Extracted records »
*** Begin section ***
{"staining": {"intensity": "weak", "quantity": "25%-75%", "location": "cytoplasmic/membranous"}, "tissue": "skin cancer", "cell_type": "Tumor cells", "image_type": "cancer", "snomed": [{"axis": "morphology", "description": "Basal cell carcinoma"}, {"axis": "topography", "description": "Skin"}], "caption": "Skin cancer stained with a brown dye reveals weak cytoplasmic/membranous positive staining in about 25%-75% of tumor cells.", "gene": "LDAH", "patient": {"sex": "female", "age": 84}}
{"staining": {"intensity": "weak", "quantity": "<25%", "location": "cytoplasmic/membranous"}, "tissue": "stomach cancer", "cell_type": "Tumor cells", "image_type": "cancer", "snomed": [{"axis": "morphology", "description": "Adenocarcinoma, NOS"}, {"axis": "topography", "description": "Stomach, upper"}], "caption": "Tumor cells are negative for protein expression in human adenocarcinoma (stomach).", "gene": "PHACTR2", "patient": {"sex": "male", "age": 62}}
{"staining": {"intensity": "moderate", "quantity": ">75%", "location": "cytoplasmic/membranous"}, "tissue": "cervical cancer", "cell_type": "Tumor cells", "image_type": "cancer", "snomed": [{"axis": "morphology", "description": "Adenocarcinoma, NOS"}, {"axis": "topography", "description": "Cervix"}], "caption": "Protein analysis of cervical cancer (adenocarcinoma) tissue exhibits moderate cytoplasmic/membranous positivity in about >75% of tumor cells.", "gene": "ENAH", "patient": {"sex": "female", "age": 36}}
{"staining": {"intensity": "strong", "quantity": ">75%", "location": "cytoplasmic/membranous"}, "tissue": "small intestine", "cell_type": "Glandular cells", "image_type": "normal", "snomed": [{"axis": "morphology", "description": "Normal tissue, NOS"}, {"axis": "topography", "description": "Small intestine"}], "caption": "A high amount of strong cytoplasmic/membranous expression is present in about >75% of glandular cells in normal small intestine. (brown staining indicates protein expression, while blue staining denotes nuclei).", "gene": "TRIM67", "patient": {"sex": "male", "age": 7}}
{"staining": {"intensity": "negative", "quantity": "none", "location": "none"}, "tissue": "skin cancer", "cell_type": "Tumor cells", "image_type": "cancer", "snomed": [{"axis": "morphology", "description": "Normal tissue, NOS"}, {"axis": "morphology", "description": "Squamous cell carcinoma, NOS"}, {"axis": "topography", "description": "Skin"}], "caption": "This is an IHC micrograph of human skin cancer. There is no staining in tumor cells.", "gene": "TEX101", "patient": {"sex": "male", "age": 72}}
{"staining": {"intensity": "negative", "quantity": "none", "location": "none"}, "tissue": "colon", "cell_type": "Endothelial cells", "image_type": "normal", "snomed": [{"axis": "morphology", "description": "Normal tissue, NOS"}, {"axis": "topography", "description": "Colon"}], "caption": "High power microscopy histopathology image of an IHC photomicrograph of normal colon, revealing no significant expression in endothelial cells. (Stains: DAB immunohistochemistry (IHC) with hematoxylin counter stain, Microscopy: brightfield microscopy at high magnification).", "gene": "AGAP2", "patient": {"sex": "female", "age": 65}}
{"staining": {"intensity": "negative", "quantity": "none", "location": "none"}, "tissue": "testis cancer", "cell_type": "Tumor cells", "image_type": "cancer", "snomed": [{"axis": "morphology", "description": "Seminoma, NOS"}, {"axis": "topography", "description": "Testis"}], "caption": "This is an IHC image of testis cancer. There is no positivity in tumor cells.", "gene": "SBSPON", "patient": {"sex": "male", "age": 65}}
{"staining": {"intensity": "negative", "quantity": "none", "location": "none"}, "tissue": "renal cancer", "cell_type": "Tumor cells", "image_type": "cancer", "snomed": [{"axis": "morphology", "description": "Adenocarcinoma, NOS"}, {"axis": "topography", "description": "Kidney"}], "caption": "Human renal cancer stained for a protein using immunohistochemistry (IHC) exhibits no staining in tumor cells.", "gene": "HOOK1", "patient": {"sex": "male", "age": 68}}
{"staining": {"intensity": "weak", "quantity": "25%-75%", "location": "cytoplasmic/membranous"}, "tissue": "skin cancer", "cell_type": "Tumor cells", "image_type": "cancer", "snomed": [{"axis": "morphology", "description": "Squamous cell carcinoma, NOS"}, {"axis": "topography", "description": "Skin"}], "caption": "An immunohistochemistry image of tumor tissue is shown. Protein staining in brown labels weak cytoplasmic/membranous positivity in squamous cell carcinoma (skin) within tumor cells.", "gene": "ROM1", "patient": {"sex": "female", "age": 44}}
*** End section ***
WHAT THE TASK REQUIRES »
Restate word for word the entries above, starting at the line with "high amount of" and ending at the line with "an IHC micrograph", inclusive, and no others.

OUTPUT FOR THIS TASK »
{"staining": {"intensity": "strong", "quantity": ">75%", "location": "cytoplasmic/membranous"}, "tissue": "small intestine", "cell_type": "Glandular cells", "image_type": "normal", "snomed": [{"axis": "morphology", "description": "Normal tissue, NOS"}, {"axis": "topography", "description": "Small intestine"}], "caption": "A high amount of strong cytoplasmic/membranous expression is present in about >75% of glandular cells in normal small intestine. (brown staining indicates protein expression, while blue staining denotes nuclei).", "gene": "TRIM67", "patient": {"sex": "male", "age": 7}}
{"staining": {"intensity": "negative", "quantity": "none", "location": "none"}, "tissue": "skin cancer", "cell_type": "Tumor cells", "image_type": "cancer", "snomed": [{"axis": "morphology", "description": "Normal tissue, NOS"}, {"axis": "morphology", "description": "Squamous cell carcinoma, NOS"}, {"axis": "topography", "description": "Skin"}], "caption": "This is an IHC micrograph of human skin cancer. There is no staining in tumor cells.", "gene": "TEX101", "patient": {"sex": "male", "age": 72}}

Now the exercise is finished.